Леонардо спускался по улице Торнабуони к мосту Санта-Тринити – по тому же пути, только в обратном направлении, как в последнюю ночь перед отъездом.
Погода к вечеру изменилась внезапно, как это часто бывает во Флоренции осенью. Из ущелья Муньоне подул северный ветер, пронзительный, точно сквозной. И высоты Муджелло сразу побелели, точно поседели, от инея. Накрапывал дождь. Вдруг снизу, из-под полога туч, как будто отрезанного и оставлявшего над горизонтом узкую полосу чистого неба, брызнуло солнце и осветило грязные, мокрые улицы, глянцевитые крыши домов и лица людей медно-желтым, холодным и грубым светом. Дождь сделался похожим на медную пыль. И кое-где вдали засверкали оконные стекла, точно раскаленные уголья.
Против церкви Санта-Тринита, у моста, на углу набережной и улицы Торнабуони, возвышался огромный, из дикого коричнево-серого камня, с решетчатыми окнами и зубцами, напоминавший средневековую крепость, палаццо Спини. Внизу, по стенам его, как у многих старинных флорентинских дворцов, тянулись широкие каменные лавки, на которых сиживали граждане всех возрастов и званий, играя в кости или шашки, слушая новости, беседуя о делах, зимою греясь на солнце, летом отдыхая в тени.
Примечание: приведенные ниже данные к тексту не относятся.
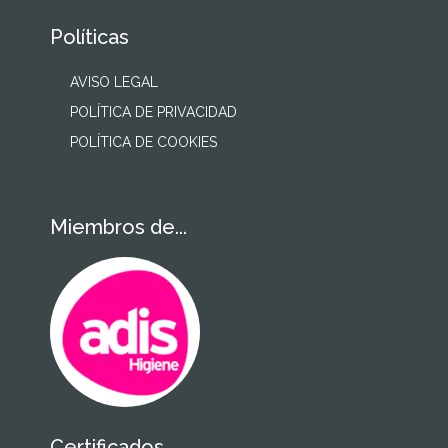
Políticas
AVISO LEGAL
POLÍTICA DE PRIVACIDAD
POLÍTICA DE COOKIES
Miembros de...
Certificados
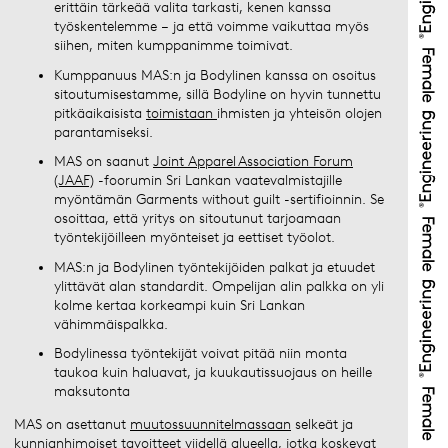
erittäin tärkeää valita tarkasti, kenen kanssa
työskentelemme – ja että voimme vaikuttaa myös
siihen, miten kumppanimme toimivat.
Kumppanuus MAS:n ja Bodylinen kanssa on osoitus
sitoutumisestamme, sillä Bodyline on hyvin tunnettu
pitkäaikaisista
toimistaan
ihmisten ja yhteisön olojen
parantamiseksi.
MAS on saanut
Joint Apparel Association Forum
(JAAF)
-foorumin Sri Lankan vaatevalmistajille
myöntämän Garments without guilt -sertifioinnin. Se
osoittaa, että yritys on sitoutunut tarjoamaan
työntekijöilleen myönteiset ja eettiset työolot.
MAS:n ja Bodylinen työntekijöiden palkat ja etuudet
ylittävät alan standardit. Ompelijan alin palkka on yli
kolme kertaa korkeampi kuin Sri Lankan
vähimmäispalkka.
Bodylinessa työntekijät voivat pitää niin monta
taukoa kuin haluavat, ja kuukautissuojaus on heille
maksutonta
MAS on asettanut
muutossuunnitelmassaan
selkeät ja
kunnianhimoiset tavoitteet viidellä alueella, jotka koskevat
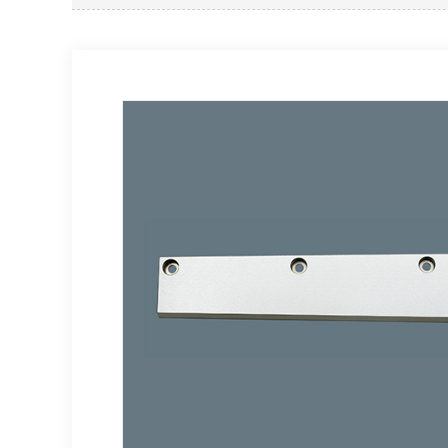
卷绕、制片、隔膜切刀
复卷
大圆
隔膜齿刀
刮刀
复卷
非标异形刀
刮刀
抽纸面刀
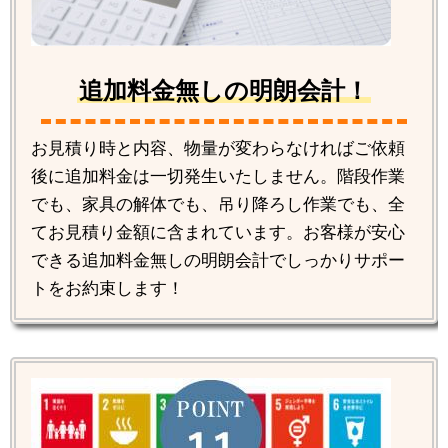
追加料金無しの明朗会計！
お見積り時と内容、物量が変わらなければご依頼
後に追加料金は一切発生いたしません。階段作業
でも、家具の解体でも、吊り降ろし作業でも、全
てお見積り金額に含まれています。お客様が安心
できる追加料金無しの明朗会計でしっかりサポー
トをお約束します！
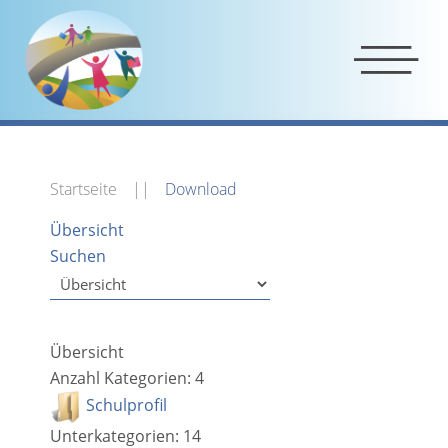
Startseite
Download
Übersicht
Suchen
Übersicht
Anzahl Kategorien: 4
Schulprofil
Unterkategorien: 14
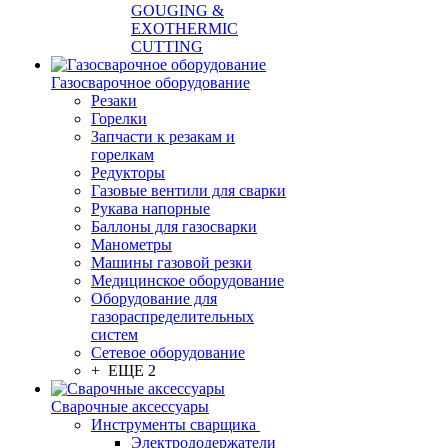
GOUGING &
EXOTHERMIC
CUTTING
Газосварочное оборудование
Резаки
Горелки
Запчасти к резакам и
горелкам
Редукторы
Газовые вентили для сварки
Рукава напорные
Баллоны для газосварки
Манометры
Машины газовой резки
Медицинское оборудование
Оборудование для
газораспределительных
систем
Сетевое оборудование
+ ЕЩЕ 2
Сварочные аксессуары
Инструменты сварщика
Электрододержатели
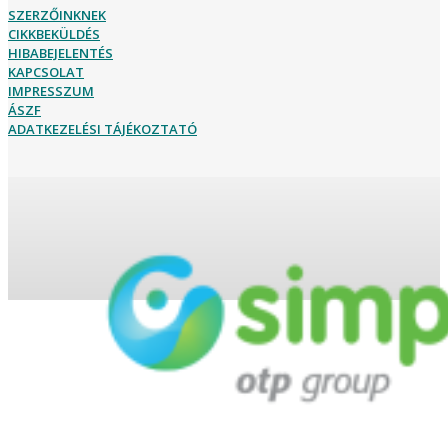
SZERZŐINKNEK
CIKKBEKÜLDÉS
HIBABEJELENTÉS
KAPCSOLAT
IMPRESSZUM
ÁSZF
ADATKEZELÉSI TÁJÉKOZTATÓ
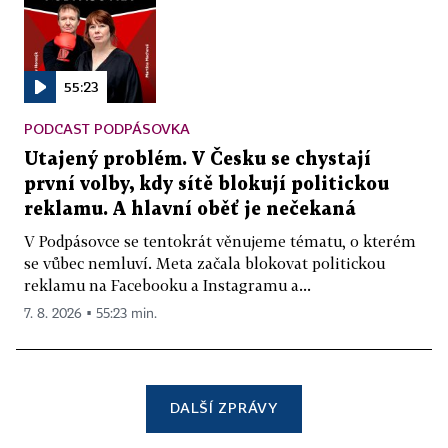
55:23
PODCAST PODPÁSOVKA
Utajený problém. V Česku se chystají
první volby, kdy sítě blokují politickou
reklamu. A hlavní oběť je nečekaná
V Podpásovce se tentokrát věnujeme tématu, o kterém
se vůbec nemluví. Meta začala blokovat politickou
reklamu na Facebooku a Instagramu a...
7. 8. 2026 ▪ 55:23 min.
DALŠÍ ZPRÁVY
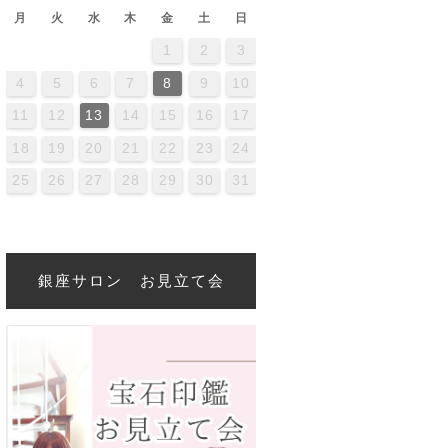
月
火
水
木
金
土
日
1
2
3
2
4
0
2
4
4
0
3
3
2
0
3
4
2
4
0
4
0
2
0
3
4
2
2
3
4
0
2
0
3
3
2
4
0
2
3
4
4
0
3
3
2
4
0
2
2
0
3
4
2
4
0
0
3
4
2
0
3
4
0
2
0
3
4
2
2
3
4
2
0
3
4
0
3
2
4
0
2
4
2
4
0
3
3
2
0
3
4
2
4
0
0
3
4
2
0
3
2
3
4
0
2
0
3
3
2
4
0
2
4
5
6
7
8
9
10
6
9
1
7
9
5
1
6
1
7
0
8
0
6
6
9
5
7
0
5
8
1
6
9
1
7
8
1
7
9
5
7
0
6
8
1
6
9
9
5
8
0
6
8
1
7
9
5
7
0
0
6
9
1
7
9
5
8
0
6
8
1
1
7
0
5
8
0
6
9
1
7
9
5
6
9
5
7
0
5
8
1
6
9
1
7
7
0
6
8
1
6
9
5
7
0
5
8
8
1
7
9
5
7
0
6
8
1
6
9
9
5
8
0
6
8
1
9
5
7
0
1
7
0
5
8
6
9
1
7
9
5
5
8
1
6
9
1
7
0
5
8
0
6
6
9
5
7
0
5
8
1
6
9
1
7
7
0
6
8
1
6
9
5
7
0
5
8
9
5
8
0
6
8
1
7
9
5
7
0
0
6
9
1
7
9
5
8
11
12
13
14
15
16
17
3
6
8
4
6
2
8
3
8
4
7
5
7
3
3
6
2
4
7
2
5
8
3
6
8
4
5
8
4
6
2
4
7
3
5
8
3
6
6
2
5
7
3
5
8
4
6
2
4
7
7
3
6
8
4
6
2
5
7
3
5
8
8
4
7
2
5
7
3
6
8
4
6
2
3
6
2
4
7
2
5
8
3
6
8
4
4
7
3
5
8
3
6
2
4
7
2
5
5
8
4
6
2
4
7
3
5
8
3
6
6
2
5
7
3
5
8
6
2
4
7
8
4
7
2
5
3
6
8
4
6
2
2
5
8
3
6
8
4
7
2
5
7
3
3
6
2
4
7
2
5
8
3
6
8
4
4
7
3
5
8
3
6
2
4
7
2
5
6
2
5
7
3
5
8
4
6
2
4
7
7
3
6
8
4
6
2
5
18
19
20
21
22
23
24
0
1
9
0
1
0
9
9
0
1
1
9
0
0
9
0
1
9
0
1
9
0
1
9
0
1
9
9
9
0
1
0
0
9
9
1
9
0
0
9
0
9
1
9
0
1
9
0
1
9
0
9
9
0
1
0
0
9
9
9
0
1
9
0
1
9
25
26
27
28
29
30
31
銀座サロン お見立て会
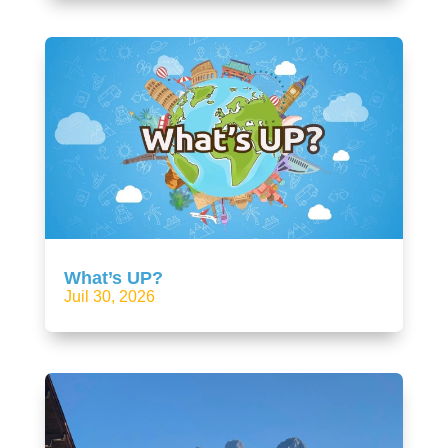
What’s UP?
Juil 30, 2026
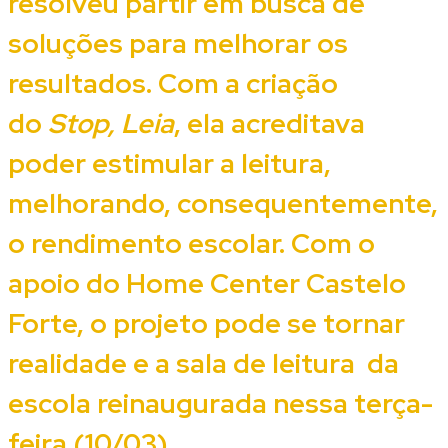
resolveu partir em busca de
soluções para melhorar os
resultados. Com a criação
do
Stop, Leia
, ela acreditava
poder
estimular a leitura,
melhorando, consequentemente,
o rendimento escolar. Com o
apoio do Home Center Castelo
Forte, o projeto pode se tornar
realidade e a sala de leitura da
escola reinaugurada nessa terça-
feira (10/03).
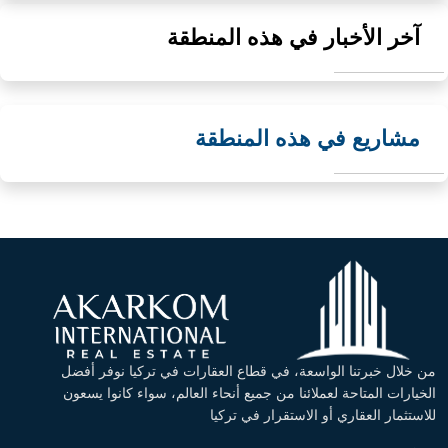
آخر الأخبار في هذه المنطقة
مشاريع في هذه المنطقة
من خلال خبرتنا الواسعة، في قطاع العقارات في تركيا نوفر أفضل
الخيارات المتاحة لعملائنا من جميع أنحاء العالم، سواء كانوا يسعون
للاستثمار العقاري أو الاستقرار في تركيا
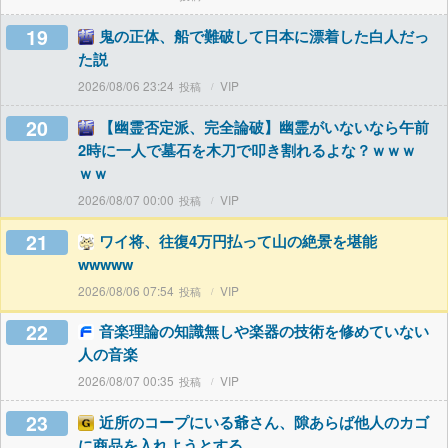
19
鬼の正体、船で難破して日本に漂着した白人だっ
た説
2026/08/06 23:24
VIP
20
【幽霊否定派、完全論破】幽霊がいないなら午前
2時に一人で墓石を木刀で叩き割れるよな？ｗｗｗ
ｗｗ
2026/08/07 00:00
VIP
21
ワイ将、往復4万円払って山の絶景を堪能
wwwww
2026/08/06 07:54
VIP
22
音楽理論の知識無しや楽器の技術を修めていない
人の音楽
2026/08/07 00:35
VIP
23
近所のコープにいる爺さん、隙あらば他人のカゴ
に商品を入れようとする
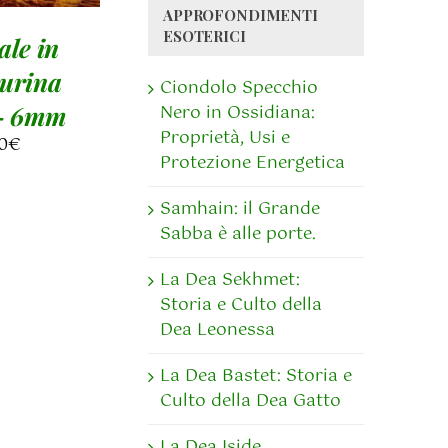
APPROFONDIMENTI
ESOTERICI
ale in
urina
Ciondolo Specchio
– 6mm
Nero in Ossidiana:
Proprietà, Usi e
0
€
Protezione Energetica
Samhain: il Grande
Sabba è alle porte.
La Dea Sekhmet:
Storia e Culto della
Dea Leonessa
La Dea Bastet: Storia e
Culto della Dea Gatto
La Dea Iside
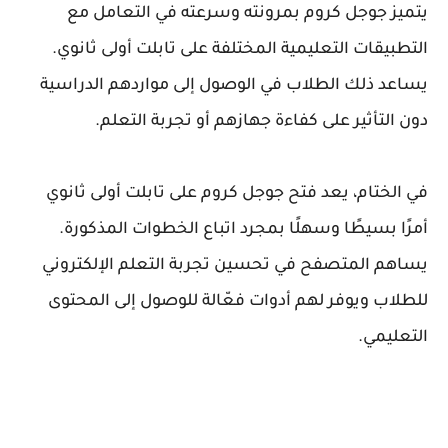
يتميز جوجل كروم بمرونته وسرعته في التعامل مع
التطبيقات التعليمية المختلفة على تابلت أولى ثانوي.
يساعد ذلك الطلاب في الوصول إلى مواردهم الدراسية
دون التأثير على كفاءة جهازهم أو تجربة التعلم.
في الختام، يعد فتح جوجل كروم على تابلت أولى ثانوي
أمرًا بسيطًا وسهلًا بمجرد اتباع الخطوات المذكورة.
يساهم المتصفح في تحسين تجربة التعلم الإلكتروني
للطلاب ويوفر لهم أدوات فعّالة للوصول إلى المحتوى
التعليمي.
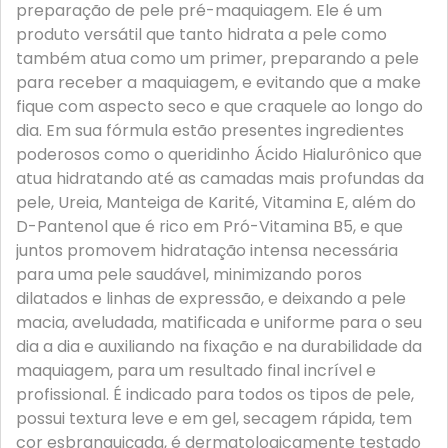
preparação de pele pré-maquiagem. Ele é um
produto versátil que tanto hidrata a pele como
também atua como um primer, preparando a pele
para receber a maquiagem, e evitando que a make
fique com aspecto seco e que craquele ao longo do
dia. Em sua fórmula estão presentes ingredientes
poderosos como o queridinho Ácido Hialurônico que
atua hidratando até as camadas mais profundas da
pele, Ureia, Manteiga de Karité, Vitamina E, além do
D-Pantenol que é rico em Pró-Vitamina B5, e que
juntos promovem hidratação intensa necessária
para uma pele saudável, minimizando poros
dilatados e linhas de expressão, e deixando a pele
macia, aveludada, matificada e uniforme para o seu
dia a dia e auxiliando na fixação e na durabilidade da
maquiagem, para um resultado final incrível e
profissional. É indicado para todos os tipos de pele,
possui textura leve e em gel, secagem rápida, tem
cor esbranquiçada, é dermatologicamente testado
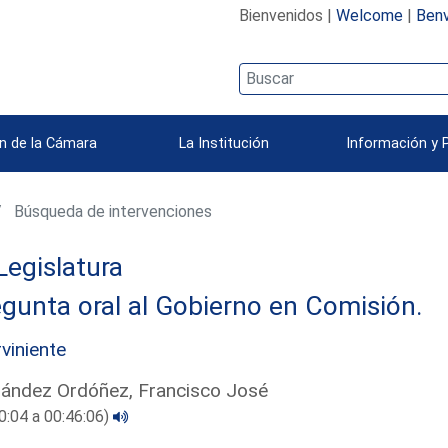
Bienvenidos |
Welcome
|
Benv
n de la Cámara
La Institución
Información y 
Búsqueda de intervenciones
Legislatura
gunta oral al Gobierno en Comisión.
rviniente
ández Ordóñez, Francisco José
0:04 a 00:46:06)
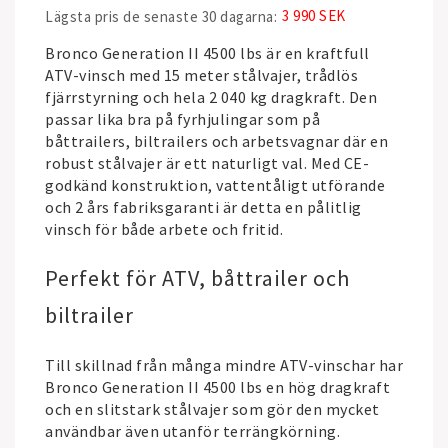
3 990 SEK
Lägsta pris de senaste 30 dagarna
Bronco Generation II 4500 lbs är en kraftfull
ATV-vinsch med 15 meter stålvajer, trådlös
fjärrstyrning och hela 2 040 kg dragkraft. Den
passar lika bra på fyrhjulingar som på
båttrailers, biltrailers och arbetsvagnar där en
robust stålvajer är ett naturligt val. Med CE-
godkänd konstruktion, vattentåligt utförande
och 2 års fabriksgaranti är detta en pålitlig
vinsch för både arbete och fritid.
Perfekt för ATV, båttrailer och
biltrailer
Till skillnad från många mindre ATV-vinschar har
Bronco Generation II 4500 lbs en hög dragkraft
och en slitstark stålvajer som gör den mycket
användbar även utanför terrängkörning.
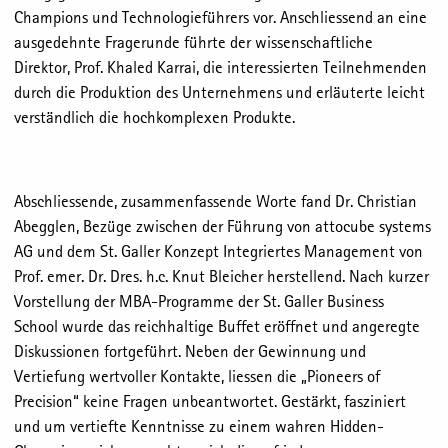
Champions und Technologieführers vor. Anschliessend an eine
ausgedehnte Fragerunde führte der wissenschaftliche
Direktor, Prof. Khaled Karrai, die interessierten Teilnehmenden
durch die Produktion des Unternehmens und erläuterte leicht
verständlich die hochkomplexen Produkte.
Abschliessende, zusammenfassende Worte fand Dr. Christian
Abegglen, Bezüge zwischen der Führung von attocube systems
AG und dem St. Galler Konzept Integriertes Management von
Prof. emer. Dr. Dres. h.c. Knut Bleicher herstellend. Nach kurzer
Vorstellung der MBA-Programme der St. Galler Business
School wurde das reichhaltige Buffet eröffnet und angeregte
Diskussionen fortgeführt. Neben der Gewinnung und
Vertiefung wertvoller Kontakte, liessen die „Pioneers of
Precision“ keine Fragen unbeantwortet. Gestärkt, fasziniert
und um vertiefte Kenntnisse zu einem wahren Hidden-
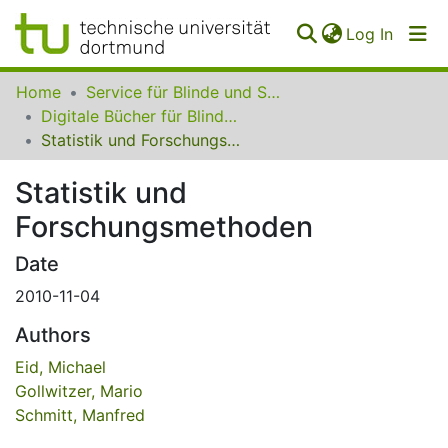
(curren
Log In
Communities
Home
Service für Blinde und Sehbehinderte der UB Dortmund
&
Digitale Bücher für Blinde und Sehbehinderte
Collections
Statistik und Forschungsmethoden
All of SfBS
Statistik und
Forschungsmethoden
FAQ
Date
2010-11-04
Authors
Eid, Michael
Gollwitzer, Mario
Schmitt, Manfred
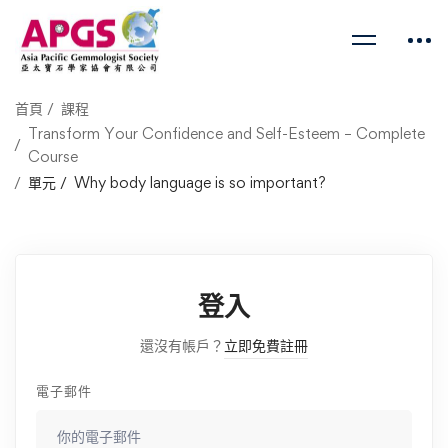
首頁
課程
Transform Your Confidence and Self-Esteem – Complete
Course
單元
Why body language is so important?
登入
還沒有帳戶？
立即免費註冊
電子郵件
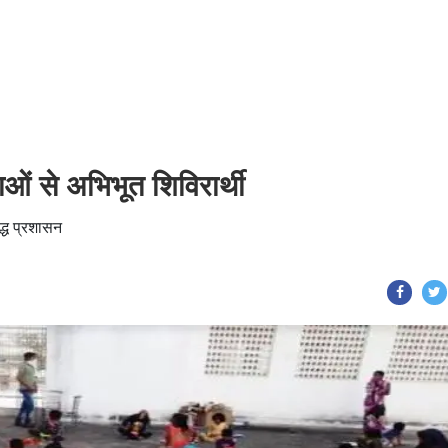
ाओं से अभिभूत शिविरार्थी
बद्ध प्रशासन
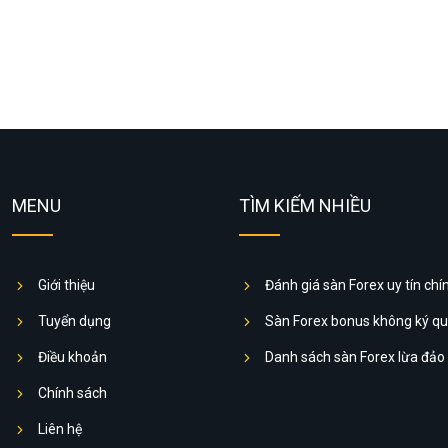
MENU
TÌM KIẾM NHIỀU
Giới thiệu
Đánh giá sàn Forex uy tín chí
Tuyển dụng
Sàn Forex bonus không ký q
Điều khoản
Danh sách sàn Forex lừa đảo
Chính sách
Liên hệ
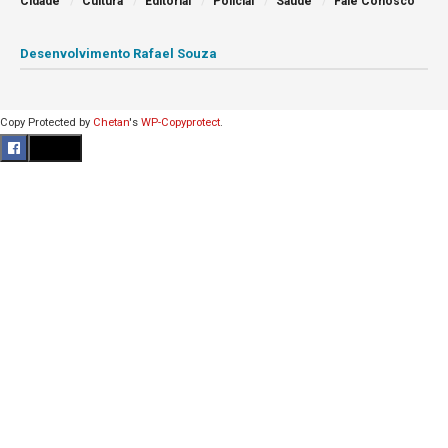
Cidade
Cultura
Editorial
Policial
Saúde
Fale Conosco
Desenvolvimento Rafael Souza
Copy Protected by
Chetan
's
WP-Copyprotect
.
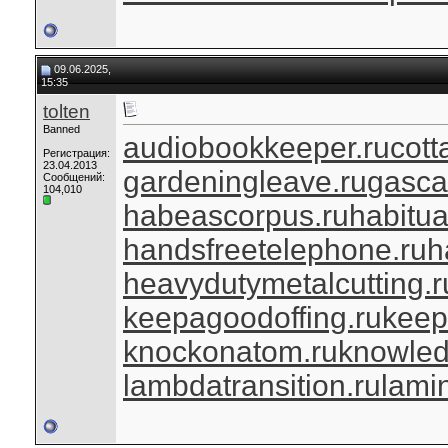
09.06.2025,
15:35
tolten
Banned
audiobookkeeper.ru
cott
Регистрация:
23.04.2013
gardeningleave.ru
gasca
Сообщений:
104,010
habeascorpus.ru
habitua
handsfreetelephone.ru
h
heavydutymetalcutting.r
keepagoodoffing.ru
keep
knockonatom.ru
knowled
lambdatransition.ru
lami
С той стороны дворца, что выходила на Арно, над скамьей устроен был черепичный навес со столбиками, вроде лоджии.
Проходя мимо навеса, увидел Леонардо собрание полузнакомых людей. Одни сидели, другие стояли. Разговаривали так оживленно, что не замечали порывов резкого ветра с дождем.
– Мессер, мессер Леонардо! – окликнули его. – Пожалуйте сюда, разрешите-ка наш спор.
Он остановился.
Спорили о нескольких загадочных стихах «Божественной Комедии» в тридцать четвертой песне «Ада», где поэт рассказывает о великане Дите, погруженном в лед до середины груди, на самом дне Проклятого Колодца. Это – главный вождь низвергнутых ангельских полчищ, «Император Скорбного Царства». Три лица его – черное, красное, желтое – как бы дьявольское отражение божественных ипостасей Троицы. И в каждой из трех пастей – по грешнику, которых он вечно гложет: в черной – Иуда Предатель, в красной – Брут, в желтой – Кассий. Спорили о том, почему Алигьери казнит того, кто восстал на Человекобога, казнит убийцу Юлия Цезаря и величайшего из Отступников, того, кто восстал на Богочеловека, почти одинаковою казнью, – ибо вся разница лишь в том, что у Брута ноги внутри Дитовой пасти, голова – снаружи, тогда как ноги Иуды – снаружи, а голова – внутри. Одни объясняли это тем, что Данте, пламенный гибеллин, защитник власти императорской против земного владычества пап, считал Римскую монархию столь же или почти столь же священною и нужною для спасения мира, как Римскую Церковь. Другие возражали, что такое объяснение отзывается ересью и не соответствует христианскому духу благочестивейшего из поэтов. Чем больше спорили, тем неразгаданнее становилась тайна поэта.
Пока старый богатый шерстник подробно объяснял художнику предмет спора, Леонардо, немного прищурив глаза от ветра, смотрел вдаль, в ту сторону, откуда, по набережной Лунгарно Ачайоли, тяжелою, неуклюжею, точно медвежьей, поступью шел небрежно и бедно одетый человек, сутулый, костлявый, с большой головой, с черными, жесткими курчавыми волосами, с жидкою и клочковатою козлиною бородкою, с оттопыренными ушами, с широкоскулым и плоским лицом. Это был Микеланджело Буонарроти. Особенное, почти отталкивающее уродство придавал ему нос, переломленный и расплющенный ударом кулака еще в ранней молодости, во время драки с одним ваятелем-соперником, которого злобными шутками довел он до бешенства. Зрачки маленьких желто-карих глаз отливали порою странным багровым блеском. Воспаленные веки, почти без ресниц, были красны, потому что, не довольствуясь днем, работал он и ночью, прикрепляя ко лбу круглый фонарик, что делало его похожим на Циклопа с огненным глазом посередине лба, который копошится в подземной темноте и с глухим медвежьим бормотаньем и лязгом железного молота яростно борется с камнем.
– Что скажете, мессере? – обратились к Леонардо спорившие.
Леонардо всегда надеялся, что ссора его с Буонарроти кончится миром. Он мало думал об этой ссоре во время своего отсутствия из Флоренции и почти забыл ее.